Waiting. Does anyone else remember that? Waiting? Actually waiting for a photograph to be processed and printed before you can actually see it?

You probably have to think back to your own school pictures for that concept.

Yes, every fall, for one magical day, everyone would dress in their finest and line up for a moment sure to be frozen on the outside of the refrigerator for years to come. You’d stand in line with everyone else from your class as the teacher would walk down the row with disposable plastic combs–gotta get that hair under control because the photographer only gets one shot at refrigerator immortality–and take your seat when it was your turn. Fifteen seconds of, “Okay, sweetheart…turn your head this way, now look up, no…your other up…okay, tilt to the right…other right…your right…THERE…perfect…don’t move…now, look at Big Bird and smile! Thank you…NEXT!”

Kindergarten. A classic piece for the Garland refrigerator door. It’s probably still on some distant relative’s refrigerator. You know…the one who will call one of my parents in a few years and ask when I’ll be going off to college.

If you blinked–or, even worse…sneezed–you had to hope that your parents would be okay with letting you do the re-take when they came back to town to catch up with the kids they missed that day. (These photos went straight to the yearbook, you see. On film, you only had one chance to try to look relatively normal. I did re-takes twice–after much begging–attempting to look less like a deer in the headlights.)

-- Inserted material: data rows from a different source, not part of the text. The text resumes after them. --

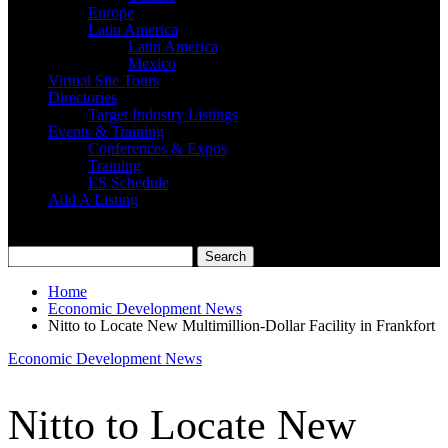
Europe
Latin America
Latin America
Mexico
Virtual Site Tours
Directories
Target Industry Listings
Events & Training
Conferences & Expos
Training
ES Schedule
Add A Listing
Home
Economic Development News
Nitto to Locate New Multimillion-Dollar Facility in Frankfort
Economic Development News
Nitto to Locate New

After a few years, you start figuring out that you can still wear jeans as long as you wear your good shirt. Unless, of course, you just really like wearing the entire ensemble. I’d always heard that Paul Harvey hosted his radio show while wearing a suit and tie because he felt he did a better job while being dressed professionally, even though he knew no one in his audience would see him.

In the sixth grade, wearing the full ensemble has little to do with professionalism. However, this outfit did have a matching skirt that I LOVED at the time. Yes, I was wearing it. No, no one tried to stop me.

By the time you get to junior high school, you usually have at least one year that you completely forget about picture day being on the calendar. My brother wore a white t-shirt one of those years, and because our school yearbooks were printed in black and white, everything from his neck down disappeared. (I don’t have a copy of it, so I’ll just write what the old yearbooks used to print. NO PHOTO AVAILABLE.)

However yours tended to look, I think we can all agree it was a little bit of an adventure…waiting to find out how your school picture turned out. Did I smile too big? Did I not smile at all? Was there something in my teeth?

I’m still living out my little adventure by waiting on mine, so I’ll let you know if I blinked before it makes its way to Mom’s refrigerator.